**YOUR TASKS:**
(1) Answer these questions about the excerpt on C++ infix operators.
(a) Which member function does the simple method call on `left` to append the elements of `right`?
(b) Who noted that overriding operator+ on a std::vector is ambiguous?
(c) Which three OVERRIDE_OPERATORS lines are commented out?
(2) Write the next part of the excerpt on C++ infix operators, continuing after its final line.

**EXCERPT TO READ:**
Here is a simple method:

template<typename T, typename A1, typename A2>
std::vector<T, A1> operator+( std::vector<T, A1> left, std::vector<T, A2> const& right ) {
  left.insert( left.end(), right.begin(), right.end() );
  return left;
}


int main() {
  std::vector<string> m = { "a", "b" );

  m = m + m + m;
}

but as @ChristianAmmer noted, overriding operator+ on a std::vector is ambiguous. And that would be wrong.

So you could go and write an entire infix named operator syntax, and use the magic of C++ to embed it in the C++ language, to get rid of that ambiguity. Sort of like this:

#include <utility>

template<typename Operation, short op>
struct InfixOp {
  Operation* self() { return static_cast<Operation*>(this); }
  Operation const* self() const { return static_cast<Operation const*>(this); }
};

template<typename first_type, typename Infix, short op>
struct PartialForm {
  Infix const* infix;

  first_type a;

  template<typename T>
  PartialForm(T&& first, Infix const* i):infix(i), a(std::forward<T>(first)) {}
};

#define OVERRIDE_OPERATORS(OP, CODE) \
template<\
  typename Left,\
  typename Operation\
>\
PartialForm<typename std::remove_reference<Left>::type, Operation, CODE> operator OP( Left&& left, InfixOp<Operation, CODE> const& op ) {\
  return PartialForm<typename std::remove_reference<Left>::type, Operation, CODE>( std::forward<Left>(left), op.self() );\
}\
\
template<\
  typename Right,\
  typename First,\
  typename Operation\
>\
auto operator OP( PartialForm<First, Operation, CODE>&& left, Right&& right )\
  ->decltype( (*left.infix)( std::move( left.a ), std::forward<Right>(right)) )\
{\
  return (*left.infix)( std::move( left.a ), std::forward<Right>(right) );\
}

OVERRIDE_OPERATORS(+, '+')
OVERRIDE_OPERATORS(*, '*')
OVERRIDE_OPERATORS(%, '%')
OVERRIDE_OPERATORS(^, '^')
OVERRIDE_OPERATORS(/, '/')
OVERRIDE_OPERATORS(==, '=')
OVERRIDE_OPERATORS(<, '<')
OVERRIDE_OPERATORS(>, '>')
OVERRIDE_OPERATORS(&, '&')
OVERRIDE_OPERATORS(|, '|')
//OVERRIDE_OPERATORS(!=, '!=')
//OVERRIDE_OPERATORS(<=, '<=')
//OVERRIDE_OPERATORS(>=, '>=')


template<typename Functor, char... ops>
struct Infix:InfixOp<Infix<Functor, ops...>, ops>...

[Items from a data source]
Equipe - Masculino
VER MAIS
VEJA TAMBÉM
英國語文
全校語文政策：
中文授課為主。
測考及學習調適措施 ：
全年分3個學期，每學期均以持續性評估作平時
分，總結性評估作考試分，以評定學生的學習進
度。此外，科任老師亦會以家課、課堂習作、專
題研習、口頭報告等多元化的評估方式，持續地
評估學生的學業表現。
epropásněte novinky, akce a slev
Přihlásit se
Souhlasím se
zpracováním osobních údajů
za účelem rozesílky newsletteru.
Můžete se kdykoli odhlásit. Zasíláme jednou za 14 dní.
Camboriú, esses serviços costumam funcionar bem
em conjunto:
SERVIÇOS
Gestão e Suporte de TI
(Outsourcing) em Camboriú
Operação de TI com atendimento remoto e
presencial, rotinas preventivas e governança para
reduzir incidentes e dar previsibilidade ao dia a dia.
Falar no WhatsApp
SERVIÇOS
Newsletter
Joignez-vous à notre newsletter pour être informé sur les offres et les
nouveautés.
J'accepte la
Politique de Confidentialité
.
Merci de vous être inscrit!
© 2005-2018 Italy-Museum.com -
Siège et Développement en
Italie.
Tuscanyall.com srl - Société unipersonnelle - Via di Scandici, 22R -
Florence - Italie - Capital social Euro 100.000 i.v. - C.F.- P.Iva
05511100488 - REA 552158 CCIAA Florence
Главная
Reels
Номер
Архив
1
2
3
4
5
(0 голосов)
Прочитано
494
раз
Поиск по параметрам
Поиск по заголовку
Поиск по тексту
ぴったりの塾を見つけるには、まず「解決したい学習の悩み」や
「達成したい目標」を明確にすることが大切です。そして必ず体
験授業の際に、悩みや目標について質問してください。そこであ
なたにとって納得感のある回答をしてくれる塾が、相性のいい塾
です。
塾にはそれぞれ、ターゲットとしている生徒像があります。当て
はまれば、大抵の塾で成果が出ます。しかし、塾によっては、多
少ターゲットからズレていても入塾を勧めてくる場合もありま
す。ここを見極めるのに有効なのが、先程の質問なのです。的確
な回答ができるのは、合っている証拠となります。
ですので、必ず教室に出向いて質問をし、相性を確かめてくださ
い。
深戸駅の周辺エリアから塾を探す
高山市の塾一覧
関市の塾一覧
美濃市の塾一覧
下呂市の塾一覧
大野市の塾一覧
...
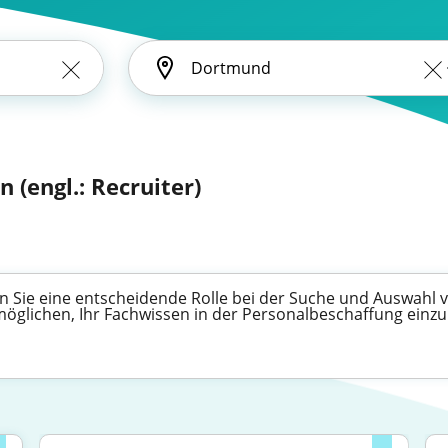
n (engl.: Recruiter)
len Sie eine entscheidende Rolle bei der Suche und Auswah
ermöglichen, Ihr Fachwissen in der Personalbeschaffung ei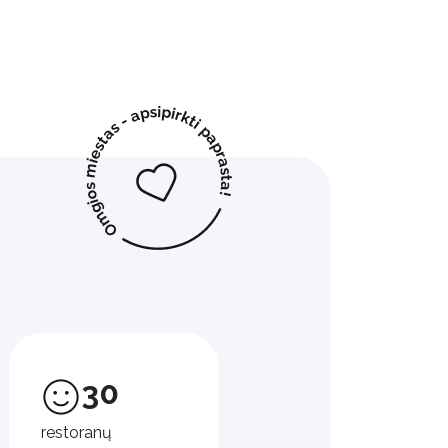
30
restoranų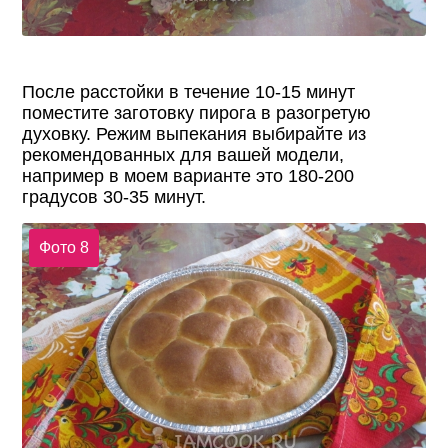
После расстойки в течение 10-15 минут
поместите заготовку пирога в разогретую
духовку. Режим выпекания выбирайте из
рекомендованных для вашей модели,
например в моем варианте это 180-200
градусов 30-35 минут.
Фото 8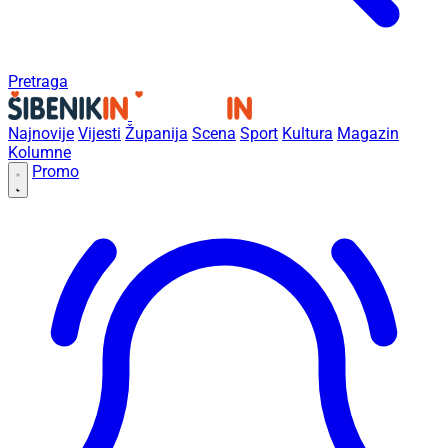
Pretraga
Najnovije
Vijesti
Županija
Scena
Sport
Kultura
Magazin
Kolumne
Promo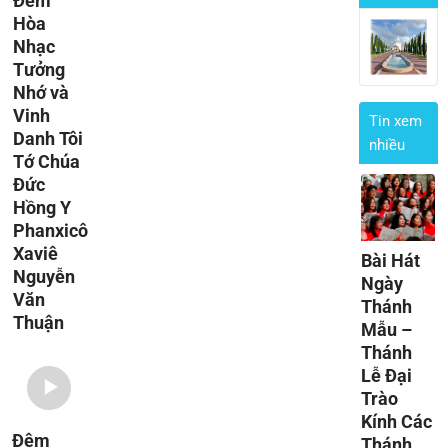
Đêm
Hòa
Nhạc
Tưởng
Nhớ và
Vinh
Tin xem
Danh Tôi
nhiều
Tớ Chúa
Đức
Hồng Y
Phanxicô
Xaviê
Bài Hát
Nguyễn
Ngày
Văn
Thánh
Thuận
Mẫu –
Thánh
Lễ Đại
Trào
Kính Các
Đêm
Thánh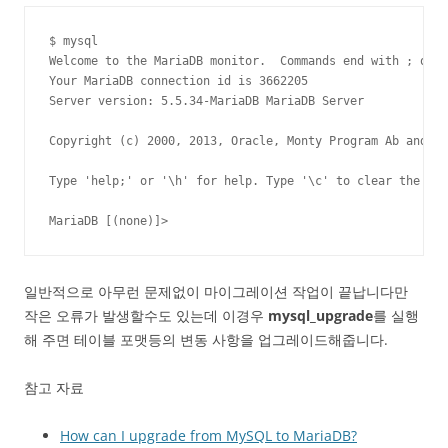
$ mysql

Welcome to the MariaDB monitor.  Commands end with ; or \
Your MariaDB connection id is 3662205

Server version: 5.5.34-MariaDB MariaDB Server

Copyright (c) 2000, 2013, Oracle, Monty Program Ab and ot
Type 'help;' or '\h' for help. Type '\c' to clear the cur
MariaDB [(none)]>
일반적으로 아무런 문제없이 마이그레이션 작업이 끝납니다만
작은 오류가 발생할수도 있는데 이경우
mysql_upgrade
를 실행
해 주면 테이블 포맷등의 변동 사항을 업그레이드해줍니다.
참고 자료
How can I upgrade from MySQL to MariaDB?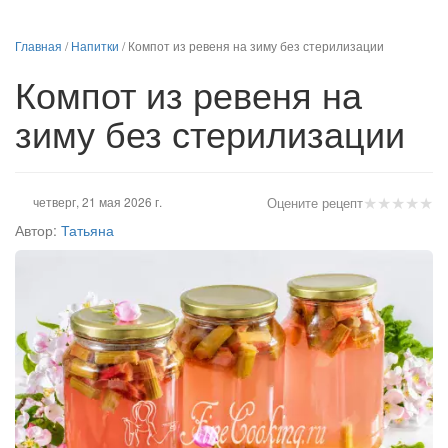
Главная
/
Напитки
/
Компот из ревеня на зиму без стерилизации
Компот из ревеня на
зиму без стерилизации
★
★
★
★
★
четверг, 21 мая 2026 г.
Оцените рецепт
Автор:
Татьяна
---
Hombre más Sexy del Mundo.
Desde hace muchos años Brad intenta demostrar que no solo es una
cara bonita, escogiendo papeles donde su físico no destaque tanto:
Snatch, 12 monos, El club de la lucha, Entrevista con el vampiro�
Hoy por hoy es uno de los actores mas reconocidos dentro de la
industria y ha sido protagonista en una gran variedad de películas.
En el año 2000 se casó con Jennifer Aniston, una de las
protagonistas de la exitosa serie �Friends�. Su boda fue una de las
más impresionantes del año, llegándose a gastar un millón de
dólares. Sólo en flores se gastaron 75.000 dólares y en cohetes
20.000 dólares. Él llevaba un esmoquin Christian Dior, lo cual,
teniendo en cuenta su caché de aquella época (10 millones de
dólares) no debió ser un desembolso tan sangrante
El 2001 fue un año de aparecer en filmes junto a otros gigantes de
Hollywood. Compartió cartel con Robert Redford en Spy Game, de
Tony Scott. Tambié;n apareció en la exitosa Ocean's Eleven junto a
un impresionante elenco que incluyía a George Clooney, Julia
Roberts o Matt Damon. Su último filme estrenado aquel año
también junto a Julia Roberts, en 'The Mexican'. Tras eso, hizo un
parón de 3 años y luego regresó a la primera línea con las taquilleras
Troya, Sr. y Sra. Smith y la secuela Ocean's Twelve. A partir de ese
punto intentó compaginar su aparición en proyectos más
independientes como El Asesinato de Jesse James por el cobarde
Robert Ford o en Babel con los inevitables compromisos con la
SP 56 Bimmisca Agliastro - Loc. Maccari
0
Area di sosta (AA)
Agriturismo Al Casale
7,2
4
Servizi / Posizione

**TASK-BY-TASK ANSWERS:**
(1)
(a) `insert`
(b) @ChristianAmmer
(c) The lines for `!=`, `<=`, and `>=`

(2)
{
  Functor f;
  template<typename F>
  explicit Infix(F&& f_in):f(std::forward<F>(f_in)) {}
  Infix(Infix<Functor, ops...> const& o):f(o.f) {}
  Infix(Infix<Functor, ops...>&& o):f(std::move(o.f)) {}
  Infix(Infix<Functor, ops...>& o):f(o.f) {}
  template<typename L, typename R>
  auto operator()( L&& left, R&& right ) const
    -> decltype( f(std::forward<L>(left), std::forward<R>(right)))
  {
    return f(std::forward<L>(left), std::forward<R>(right));
  }
};

template<char... ops, typename Functor>
Infix<Functor, ops...> make_infix( Functor&& f )
{
  return Infix<Functor, ops...>(std::forward<Functor>(f));
}

#include <vector>

struct append_vectors {
  template<typename T>
  std::vector<T> operator()(std::vector<T> left, std::vector<T>const& right) const {
    left.insert(left.end(), right.begin(), right.end());
    return std::move(left);
  }
};

struct sum_elements {
  template<typename T>
  std::vector<T> operator()(std::vector<T> left, std::vector<T>const& right) const {
    for(auto it = left.begin(), it2 = right.begin(); it != left.end() && it2 != right.end(); ++it, ++it2) {
      *it = *it + *it2;
    }
    return left;
  }
};
struct prod_elements {
  template<typename T>
  std::vector<T> operator()(std::vector<T> left, std::vector<T>const& right) const {
    for(auto it = left.begin(), it2 = right.begin(); it != left.end() && it2 != right.end(); ++it, ++it2) {
      *it = *it * *it2;
    }
    return left;
  }
};

#include <iostream>

int main() {
  auto append = make_infix<'+'>(append_vectors());
  auto sum = make_infix<'+'>(sum_elements());
  auto prod = make_infix<'*'>(prod_elements());

  std::vector<int> a = {1,2,3};
  a = a +append+ a +append+ a;
  a = a +sum+ a;
  a = a *prod* a;

  std::cout << a.size() << "\n";
  for (auto&& x:a) {
    std::cout << x << ",";
  }
  std::cout << "\n";
}

which has the advantage of clarity at the point where you use it (I mean, a = a +append+ a is pretty clear what it intends to do), at the cost of being a bit tricky to understand how it works, and a bit verbose for such a simple problem.

But at least the ambiguity is gone, which is a good thing, right?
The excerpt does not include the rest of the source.